Llegamos al Hetta emborrachados de triunfalismo pero como somos catalanes no echamos la casa por la ventana. Desde que cenamos allí este verano, habíamos pasado por delante muchas veces. El pasaje Marimon está lleno de restaurantes. El más barato y divertido es el Chiku Yo. El atún y el salmón parecen cortados con sierra eléctrica, el alga tiene textura de cuero sintético y el suelo se pega a los zapatos, pero por 15 euros incluso puedes olvidar que vives en Barcelona. 

La informalidad del Hetta es otra cosa mucho más estudiada. El hecho de que los camareros vayan tatuados hasta los dientes y que haya un exceso de alboroto no hace bajar el precio de la nota. El restaurante se presenta con este misticismo neutro, a veces irritante, que tienen los escandinavos, que son nuestros japoneses. Quizás porque detrás de la coraza protestante late el animismo, los escandinavos también tienen su nicho mercantil de exotismo estético y hedonista.

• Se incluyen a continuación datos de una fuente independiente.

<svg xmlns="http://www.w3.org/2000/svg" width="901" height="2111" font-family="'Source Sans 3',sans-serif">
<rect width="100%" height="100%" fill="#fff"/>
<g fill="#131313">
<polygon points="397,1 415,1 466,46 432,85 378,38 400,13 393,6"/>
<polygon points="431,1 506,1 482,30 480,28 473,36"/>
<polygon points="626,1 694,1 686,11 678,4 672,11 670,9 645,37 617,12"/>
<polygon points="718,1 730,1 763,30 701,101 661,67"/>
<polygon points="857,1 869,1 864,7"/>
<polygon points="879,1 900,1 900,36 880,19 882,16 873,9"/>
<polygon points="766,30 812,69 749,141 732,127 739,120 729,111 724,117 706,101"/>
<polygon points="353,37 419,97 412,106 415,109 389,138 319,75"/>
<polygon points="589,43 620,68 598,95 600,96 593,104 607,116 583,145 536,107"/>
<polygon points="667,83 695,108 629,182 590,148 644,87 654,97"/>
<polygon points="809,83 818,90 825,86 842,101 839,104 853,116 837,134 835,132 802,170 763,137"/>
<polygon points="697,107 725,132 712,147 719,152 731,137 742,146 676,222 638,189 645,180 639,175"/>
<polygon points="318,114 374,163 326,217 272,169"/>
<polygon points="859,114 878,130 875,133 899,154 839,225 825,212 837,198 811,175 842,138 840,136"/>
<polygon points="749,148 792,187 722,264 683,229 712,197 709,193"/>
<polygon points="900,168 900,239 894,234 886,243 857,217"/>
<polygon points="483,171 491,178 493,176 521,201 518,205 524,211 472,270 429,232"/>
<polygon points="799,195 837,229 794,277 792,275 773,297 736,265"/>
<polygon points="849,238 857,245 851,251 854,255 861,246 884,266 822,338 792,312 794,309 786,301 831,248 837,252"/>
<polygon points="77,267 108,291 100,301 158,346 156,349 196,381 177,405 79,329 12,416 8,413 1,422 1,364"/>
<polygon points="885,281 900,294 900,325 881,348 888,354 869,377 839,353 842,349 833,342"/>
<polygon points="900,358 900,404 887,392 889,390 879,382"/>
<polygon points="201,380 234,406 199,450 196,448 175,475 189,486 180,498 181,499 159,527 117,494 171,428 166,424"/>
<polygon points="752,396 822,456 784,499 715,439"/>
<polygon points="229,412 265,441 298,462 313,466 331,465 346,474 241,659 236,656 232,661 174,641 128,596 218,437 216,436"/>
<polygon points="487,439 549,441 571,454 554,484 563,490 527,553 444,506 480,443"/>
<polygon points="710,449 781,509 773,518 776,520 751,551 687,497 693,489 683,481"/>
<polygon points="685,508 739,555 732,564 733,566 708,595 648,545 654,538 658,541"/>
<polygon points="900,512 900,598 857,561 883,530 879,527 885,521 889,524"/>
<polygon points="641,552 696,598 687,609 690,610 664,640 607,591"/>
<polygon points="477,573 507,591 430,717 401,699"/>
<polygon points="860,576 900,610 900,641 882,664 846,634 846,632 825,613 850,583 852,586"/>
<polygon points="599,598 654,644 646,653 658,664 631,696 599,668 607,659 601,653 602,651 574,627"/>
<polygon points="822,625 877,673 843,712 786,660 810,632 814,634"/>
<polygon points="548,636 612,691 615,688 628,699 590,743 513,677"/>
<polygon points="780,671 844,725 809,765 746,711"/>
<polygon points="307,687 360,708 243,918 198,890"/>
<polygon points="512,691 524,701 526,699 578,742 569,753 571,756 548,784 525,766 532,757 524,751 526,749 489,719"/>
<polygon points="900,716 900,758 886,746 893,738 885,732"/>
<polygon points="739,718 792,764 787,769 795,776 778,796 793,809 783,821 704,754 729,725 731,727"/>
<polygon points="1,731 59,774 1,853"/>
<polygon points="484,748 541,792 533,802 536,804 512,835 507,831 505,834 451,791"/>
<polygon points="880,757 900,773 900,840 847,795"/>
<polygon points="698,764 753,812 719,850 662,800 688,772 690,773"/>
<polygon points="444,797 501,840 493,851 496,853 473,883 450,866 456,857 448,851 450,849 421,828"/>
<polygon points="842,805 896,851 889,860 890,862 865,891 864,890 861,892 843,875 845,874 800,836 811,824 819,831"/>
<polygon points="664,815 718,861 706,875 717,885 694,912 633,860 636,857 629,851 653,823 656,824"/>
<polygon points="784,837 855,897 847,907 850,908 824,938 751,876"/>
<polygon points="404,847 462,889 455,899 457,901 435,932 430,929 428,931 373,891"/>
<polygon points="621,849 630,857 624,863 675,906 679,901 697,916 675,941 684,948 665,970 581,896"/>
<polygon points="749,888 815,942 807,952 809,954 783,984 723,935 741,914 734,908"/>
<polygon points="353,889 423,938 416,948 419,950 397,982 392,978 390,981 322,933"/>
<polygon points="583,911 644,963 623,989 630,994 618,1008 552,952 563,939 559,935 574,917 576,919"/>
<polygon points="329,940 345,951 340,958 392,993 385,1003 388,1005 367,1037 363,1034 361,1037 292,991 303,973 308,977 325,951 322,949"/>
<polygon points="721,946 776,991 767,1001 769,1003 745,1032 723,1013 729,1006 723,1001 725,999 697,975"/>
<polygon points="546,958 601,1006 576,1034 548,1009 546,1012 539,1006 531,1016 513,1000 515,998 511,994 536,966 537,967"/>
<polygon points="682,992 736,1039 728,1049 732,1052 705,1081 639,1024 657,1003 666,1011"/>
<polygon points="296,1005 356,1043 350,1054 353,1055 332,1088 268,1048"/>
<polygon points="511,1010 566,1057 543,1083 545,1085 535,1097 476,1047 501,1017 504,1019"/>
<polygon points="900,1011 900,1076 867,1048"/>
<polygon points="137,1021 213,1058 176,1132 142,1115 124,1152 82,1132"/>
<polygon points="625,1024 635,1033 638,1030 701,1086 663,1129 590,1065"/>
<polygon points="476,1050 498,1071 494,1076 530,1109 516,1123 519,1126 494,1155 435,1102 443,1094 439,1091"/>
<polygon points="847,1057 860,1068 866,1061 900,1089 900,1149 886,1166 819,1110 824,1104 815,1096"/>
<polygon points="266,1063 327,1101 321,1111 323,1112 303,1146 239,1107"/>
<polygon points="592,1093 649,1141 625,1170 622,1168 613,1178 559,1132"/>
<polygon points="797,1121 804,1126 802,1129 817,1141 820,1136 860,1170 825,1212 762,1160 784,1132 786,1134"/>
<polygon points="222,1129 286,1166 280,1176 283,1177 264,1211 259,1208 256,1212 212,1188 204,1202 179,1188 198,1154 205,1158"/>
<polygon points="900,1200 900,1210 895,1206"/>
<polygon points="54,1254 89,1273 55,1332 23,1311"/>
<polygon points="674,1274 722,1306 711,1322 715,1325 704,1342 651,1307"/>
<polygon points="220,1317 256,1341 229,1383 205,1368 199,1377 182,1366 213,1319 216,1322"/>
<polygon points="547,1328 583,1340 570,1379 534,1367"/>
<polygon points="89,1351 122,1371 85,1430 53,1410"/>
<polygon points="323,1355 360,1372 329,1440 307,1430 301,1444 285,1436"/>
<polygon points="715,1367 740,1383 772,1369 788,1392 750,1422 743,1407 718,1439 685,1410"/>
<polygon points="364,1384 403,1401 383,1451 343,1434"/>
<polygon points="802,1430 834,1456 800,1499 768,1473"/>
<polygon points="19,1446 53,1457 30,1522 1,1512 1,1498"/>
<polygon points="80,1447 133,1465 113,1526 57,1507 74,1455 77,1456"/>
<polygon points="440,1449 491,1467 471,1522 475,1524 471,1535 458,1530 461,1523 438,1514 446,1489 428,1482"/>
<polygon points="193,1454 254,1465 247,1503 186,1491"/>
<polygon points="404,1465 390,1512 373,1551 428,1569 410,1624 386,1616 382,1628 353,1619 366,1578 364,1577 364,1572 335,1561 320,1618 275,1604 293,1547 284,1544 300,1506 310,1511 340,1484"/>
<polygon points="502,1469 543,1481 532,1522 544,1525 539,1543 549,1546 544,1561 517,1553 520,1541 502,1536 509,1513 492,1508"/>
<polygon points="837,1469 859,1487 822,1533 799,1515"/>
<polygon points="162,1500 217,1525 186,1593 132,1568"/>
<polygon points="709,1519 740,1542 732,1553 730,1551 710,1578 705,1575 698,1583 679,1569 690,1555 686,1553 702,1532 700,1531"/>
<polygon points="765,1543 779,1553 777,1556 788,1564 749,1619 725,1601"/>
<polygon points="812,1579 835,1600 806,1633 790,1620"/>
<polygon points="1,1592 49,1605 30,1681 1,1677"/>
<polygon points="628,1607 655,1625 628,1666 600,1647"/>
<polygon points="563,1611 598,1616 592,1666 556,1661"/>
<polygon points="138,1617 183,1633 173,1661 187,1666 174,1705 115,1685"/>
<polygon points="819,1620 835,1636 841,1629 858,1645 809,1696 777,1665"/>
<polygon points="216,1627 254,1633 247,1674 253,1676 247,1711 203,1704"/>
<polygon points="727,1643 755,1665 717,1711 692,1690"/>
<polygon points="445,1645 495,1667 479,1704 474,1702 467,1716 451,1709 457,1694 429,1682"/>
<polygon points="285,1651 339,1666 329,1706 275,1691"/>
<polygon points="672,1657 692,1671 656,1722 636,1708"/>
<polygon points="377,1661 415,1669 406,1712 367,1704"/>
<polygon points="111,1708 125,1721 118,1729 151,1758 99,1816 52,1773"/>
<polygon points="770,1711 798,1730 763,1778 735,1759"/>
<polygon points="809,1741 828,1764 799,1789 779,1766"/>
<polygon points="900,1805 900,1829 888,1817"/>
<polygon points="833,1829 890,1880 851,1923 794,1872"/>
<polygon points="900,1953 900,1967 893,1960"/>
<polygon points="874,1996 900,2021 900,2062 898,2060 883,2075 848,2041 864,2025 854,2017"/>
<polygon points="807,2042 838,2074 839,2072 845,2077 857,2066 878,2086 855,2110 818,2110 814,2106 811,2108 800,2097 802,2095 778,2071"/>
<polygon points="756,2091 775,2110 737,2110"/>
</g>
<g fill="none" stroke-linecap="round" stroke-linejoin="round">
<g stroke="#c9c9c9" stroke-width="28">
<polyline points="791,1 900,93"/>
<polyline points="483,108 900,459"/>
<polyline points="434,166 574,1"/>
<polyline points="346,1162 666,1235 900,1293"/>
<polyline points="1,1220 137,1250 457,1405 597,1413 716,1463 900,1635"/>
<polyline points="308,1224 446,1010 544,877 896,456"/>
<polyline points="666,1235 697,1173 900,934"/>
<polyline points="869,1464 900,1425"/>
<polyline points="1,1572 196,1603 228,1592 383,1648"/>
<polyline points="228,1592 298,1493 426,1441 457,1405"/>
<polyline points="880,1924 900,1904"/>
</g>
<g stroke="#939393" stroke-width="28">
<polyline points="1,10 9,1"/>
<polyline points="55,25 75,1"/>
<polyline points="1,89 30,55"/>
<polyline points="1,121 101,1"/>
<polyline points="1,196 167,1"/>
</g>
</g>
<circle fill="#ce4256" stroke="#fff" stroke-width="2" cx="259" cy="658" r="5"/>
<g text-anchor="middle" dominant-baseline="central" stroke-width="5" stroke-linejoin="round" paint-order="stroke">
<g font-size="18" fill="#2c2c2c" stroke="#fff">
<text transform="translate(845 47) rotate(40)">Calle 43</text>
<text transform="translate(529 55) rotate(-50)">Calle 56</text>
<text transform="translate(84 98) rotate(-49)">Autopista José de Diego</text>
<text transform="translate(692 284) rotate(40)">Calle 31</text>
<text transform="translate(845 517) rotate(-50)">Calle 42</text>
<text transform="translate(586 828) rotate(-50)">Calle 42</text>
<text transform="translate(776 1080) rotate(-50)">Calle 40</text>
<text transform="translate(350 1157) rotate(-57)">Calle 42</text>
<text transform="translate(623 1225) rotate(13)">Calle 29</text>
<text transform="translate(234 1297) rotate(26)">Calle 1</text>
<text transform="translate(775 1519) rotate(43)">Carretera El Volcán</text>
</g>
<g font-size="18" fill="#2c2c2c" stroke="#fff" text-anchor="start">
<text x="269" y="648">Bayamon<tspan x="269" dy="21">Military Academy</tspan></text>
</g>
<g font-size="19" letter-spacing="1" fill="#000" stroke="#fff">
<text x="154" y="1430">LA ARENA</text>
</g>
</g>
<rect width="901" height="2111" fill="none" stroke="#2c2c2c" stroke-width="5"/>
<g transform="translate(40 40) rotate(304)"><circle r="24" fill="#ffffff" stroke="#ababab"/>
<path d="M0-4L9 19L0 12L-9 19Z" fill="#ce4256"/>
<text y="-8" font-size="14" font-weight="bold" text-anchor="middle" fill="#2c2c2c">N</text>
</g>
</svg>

La primera noche que cenamos en el Hetta nos dieron más pan que queso. La carta era más prometedora y complicada que no rica y compleja. Los camareros te ponían la cabeza como un bombo con los grados de cocción de los platos mientras te morías de hambre. Sin querer, pensé en una francesa que, unos días antes, había invitado para poder explorar el restaurante y que se presentó con 15 años y 25 kilos de más respeto la fotografía que tenía de ella. 

Todo esto ha quedado resuelto con el cambio de carta, que se ha simplificado y ha eliminado experimentos como los que se hacían con las ostras. Un gargajo de sirena, bien majestuoso y presentado como es debido, es suficiente para ganarte la clientela; si quieres, baña la ostra con un poco de agua de pepino como si fuera Cleopatra, pero por el amor de dios no se le eches hierbajos. Respeta la calidad virgen y etérea, de terciopelo por estrenar, que tiene el cuerpo de la ostra y el contraste que hace con los rincones selváticos de la bestia, cuando te la pones en la boca.

Después de las ostras, tomamos un caviar finísimo de alcachofa. El plato venia con un blini de color carbón que era como un hot cake frío y blandito, con un sabor ligeramente ahumado. Con la ayuda de una crema de garbanzo, el blini ligaba el recuerdo de la montaña, la pinocha y la seta con una sublimación del gusto de la alcachofa en conserva muy bien conseguida. Este detalle, en un restaurante que va de ecológico, te venia a recordar que la civilización consiste en comer fuera de temporada.

El tercer plato también lo acertamos. La sepia era tierna como una oreja de mujer, se cortaba al diente con una precisión inaudita. Todo era tan bueno que habíamos olvidado por qué estábamos contentos y comentamos que los vikingos ponen eneldo y cebollino en todas partes y que el pepino era una distracción gratuita, como esta filosofía barata de la que Woody Allen se burla en sus películas. Nunca habíamos comido una sepia tan en su punto y la salsa de garum dejaba un perfume de ánfora en el fondo de la boca que parecía que viniera de los tiempos de los senadores romanos

Para acabar no hicimos postre. Los postres gustan a las señoritas, pero matan el gusto de los platos que has comido y, si quedas empalagado, cerrar la noche se puede volver pesado. El camarero, que no era sueco, presionaba para que hiciéramos más gasto y recordé un plato del verano, hecho a base de huevo y caviares varios. Cuando lo remueves, parece una crema catalana con lacasitos. Queda cojonudo en las fotografías de Instagram y tiene una textura golosa y divertida, de salsa carbonara sin pasta. 

Cuando salimos, no recordábamos que al día siguiente había elecciones, a pesar de que la Diagonal estaba llena de carteles de los nuestros. Si la bruja que asesora a Colau hubiera querido advertirnos de la bofetada que nos meteríamos, no la habríamos creído. De hecho, no sé ni si nos habría importado. Como dicen los españoles que se hicieron ricos con el franquismo, y que dominan la política y el dinero de la ciudad (como han vuelto a demostrar los resultados del Upper Diagonal), que nos quiten lo bailao ―y lo que bailaremos, todavía; hijos de puta.